He was named in the Rugby League Writers' team of the year in 2008 and the Rugby League World magazine the following year in 2009.

He played in the 2009 Super League Grand Final defeat by the Leeds Rhinos at Old Trafford.

2011 would be Graham's final year at Saints as a host of NRL clubs coveted his signature. Canterbury Bulldogs and Parramatta Eels were thought to head the list of interested clubs.

On 27 April 2011 it was confirmed by club officials that St Helens joint captain Graham would join NRL side the Canterbury-Bankstown Bulldogs when his contract expires at the end of the 2011 season. "We did everything practical to persuade James to stay," said Saints chairman Eamonn McManus. "But we respect his wishes and ambitions. There comes a point where you have to just shake his hand and wish him luck." Graham left St Helens with a 4–5 record in finals (1-5 in Super League Grand Finals in 2006, and 2007–2011; and 3–0 in Challenge Cup Finals from 2006 to 2008).

He played in the 2011 Super League Grand Final defeat by the Leeds Rhinos at Old Trafford.
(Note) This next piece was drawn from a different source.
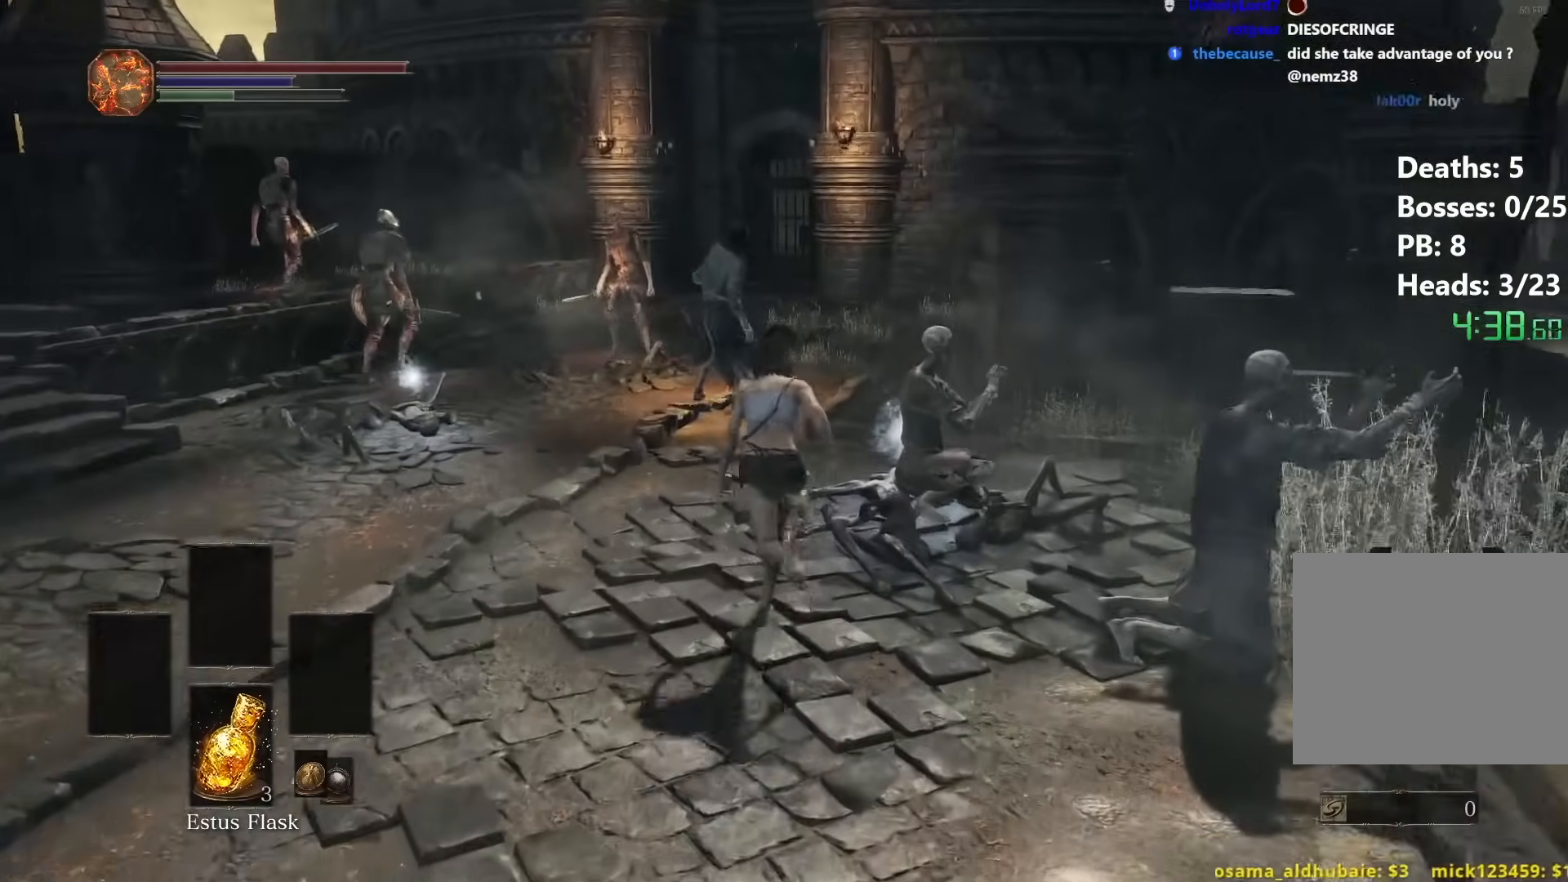
{"buttons": ["B"], "left_stick": "up", "right_stick": "center", "events": [[150, "right_stick", "down"], [283, "right_stick", "center"]]}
===Canterbury-Bankstown===
He played 26 games in his début NRL season and was part of the Canterbury team which lost the Grand Final to Melbourne Storm. However he was at the centre of the match's most controversial incident when he appeared to bite the left ear of Storm fullback Billy Slater. Graham denied the charge but despite inconclusive video footage was widely condemned and subsequently suspended for 12 matches by the NRL Judiciary in a hearing lasting ten minutes.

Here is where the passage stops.